ANTONIO MARIA PECCHINI, QUI NEL CONTINUO DEI GIORNI – NOMOS, Busto Arsizio 2023
Nelle due sezioni in cui si suddivide il libro di Antonio Maria Pecchini (Del disamore e Nel continuo dei giorni), la seconda parte che dà il titolo al volume è la più rilevante, sia come consistenza di pagine sia per l’intensità del messaggio trasmesso.
Pecchini (Busto Arsizio 1947) – docente di arte, scultore e pittore – ha già pubblicato con Nomos altri due volumi di versi, con notevole successo di pubblico e di critica: Qui nel continuo dei giorni nasce da un percorso di riflessione e sofferenza personale, segnato da particolari situazioni di salute, che si intreccia con quello collettivo attraversato dalla società durante il Covid. L’autore si trova improvvisamente catapultato in una realtà inattesa e dolorosa, messo “fuori gioco” dalla malattia che “misura il vivere, modula tempi, / rallenta desideri, cancella sogni d’avventura”. Sconcerto dolore paura sono i sentimenti prevalenti di chi deve affrontare una situazione non prevista, come il ricovero in ospedale, un’operazione, cure impegnative, esercizi di riabilitazione, costretto nella solitudine e nel silenzio di una camera dalle pareti bianche, su cui la mente proietta ombre minacciose.

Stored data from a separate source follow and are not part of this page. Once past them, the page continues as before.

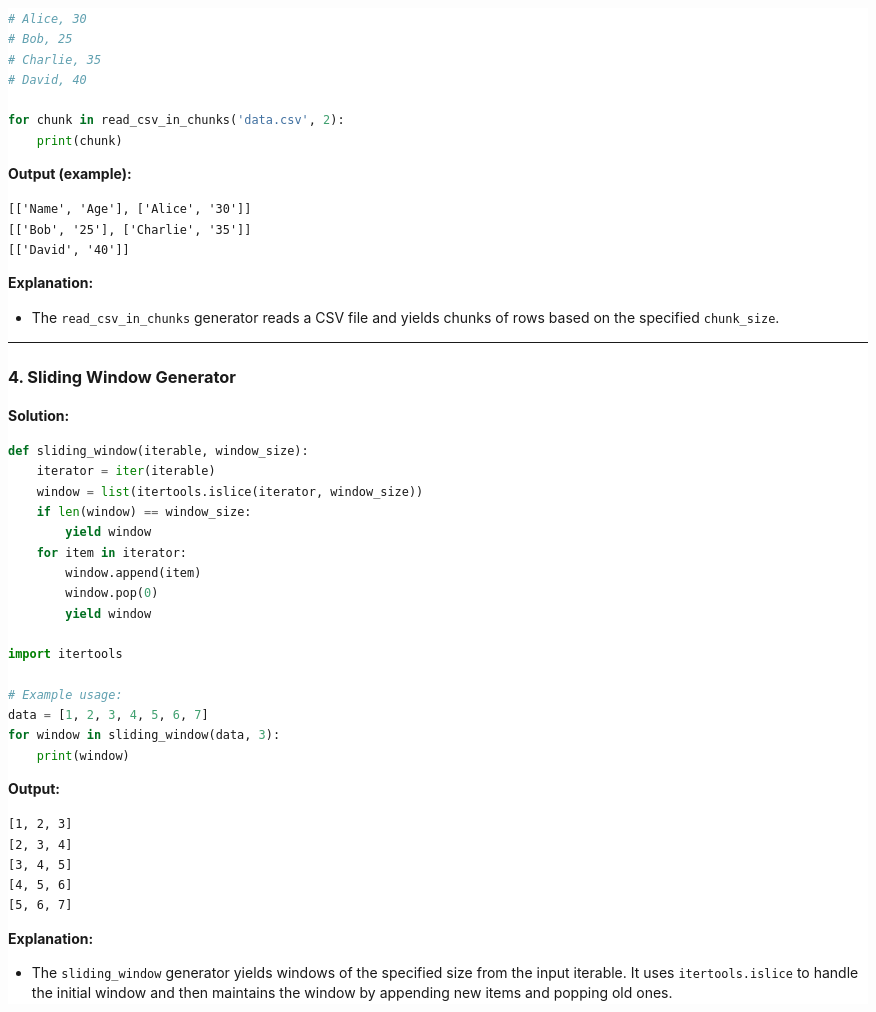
 ```python
# Alice, 30
# Bob, 25
# Charlie, 35
# David, 40

for chunk in read_csv_in_chunks('data.csv', 2):
    print(chunk)
```

**Output (example):**
```
[['Name', 'Age'], ['Alice', '30']]
[['Bob', '25'], ['Charlie', '35']]
[['David', '40']]
```

**Explanation:**
- The `read_csv_in_chunks` generator reads a CSV file and yields chunks of rows based on the specified `chunk_size`.

---

### **4. Sliding Window Generator**

**Solution:**
```python
def sliding_window(iterable, window_size):
    iterator = iter(iterable)
    window = list(itertools.islice(iterator, window_size))
    if len(window) == window_size:
        yield window
    for item in iterator:
        window.append(item)
        window.pop(0)
        yield window

import itertools

# Example usage:
data = [1, 2, 3, 4, 5, 6, 7]
for window in sliding_window(data, 3):
    print(window)
```

**Output:**
```
[1, 2, 3]
[2, 3, 4]
[3, 4, 5]
[4, 5, 6]
[5, 6, 7]
```

**Explanation:**
- The `sliding_window` generator yields windows of the specified size from the input iterable. It uses `itertools.islice` to handle the initial window and then maintains the window by appending new items and popping old ones.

La consapevolezza della propria fragilità fisica, il pensiero della fine, il desiderio di prolungare la normalità di un quotidiano non abbastanza apprezzato in precedenza, induce a godere di ogni piccola ma preziosa gioia offerta dalla vita. Abbandonarsi al ritmo regolare e monotono del proprio respiro diventa àncora di salvezza, nell’assicurare la sopravvivenza: si affaccia la consapevolezza di una necessaria solidarietà con chi patisce un’uguale, angosciosa afflizione, soprattutto con gli anziani che si affidano alla memoria per ritrovare in sé il ricordo di giorni più felici. Il perseverare costante delle rime utilizzate nel volume esprime una rassicurante consolazione melodica nell’imperversare del male, con la sua prosaicità concreta, impersonale e severa.
La storia privata si confronta con quella collettiva, fatta di guerre e violenze, ingiustizie e sopraffazioni: negli stessi terribili mesi infuriano virus micidiali e bollettini bellici, a sottolineare la presenza incombente della morte nel mondo: “troppi sono i lutti / da dover conteggiare nei giorni, troppe / le reliquie da poter conservare nel tempo”. I termini cui si affida l’autore indicano una negatività subita con amarezza e impotenza (assedio- letargo- scacco- cul de sac- resa- smarrimento- balbettio), e gli esseri umani sono considerati “ostaggi”, “reduci”, “battuti”, pedine mosse sullo scacchiere internazionale da potenze sovrastanti nella loro indifferenza ai destini dei singoli.
Osservando i “segnali choc / dalla storia”, il dolore individuale si confronta con l’iniquità patita da tutte le vittime della “costante durezza / di un giogo, assegnato da tempo, / da prepotenti occidentali certezze”. Nel nostro minuto procedere giornaliero, “persi come siamo in guerre personali”, “abbiamo negato / domande attorno al senso del vivere, ricco / semplicemente del tepore d’un breve raggio di sole”, confusi e distratti in “un mondo disattento, / soltanto attento ai tanti bla, bla, bla”. Invece proprio “Qui nel continuo dei giorni” dovremmo riuscire a superare, con ritrovato ottimismo e con testarda speranza, il male sofferto da ciascuno e da tutti. La riflessione di Antonio Maria Pecchini diventa indicazione filosofica, appello alla positività, invito ad aprirsi coraggiosamente al futuro: “passerà, domani passerà / e ancora saremo tra noi / a benedire i giorni e insieme / a contemplare la bellezza del creato”.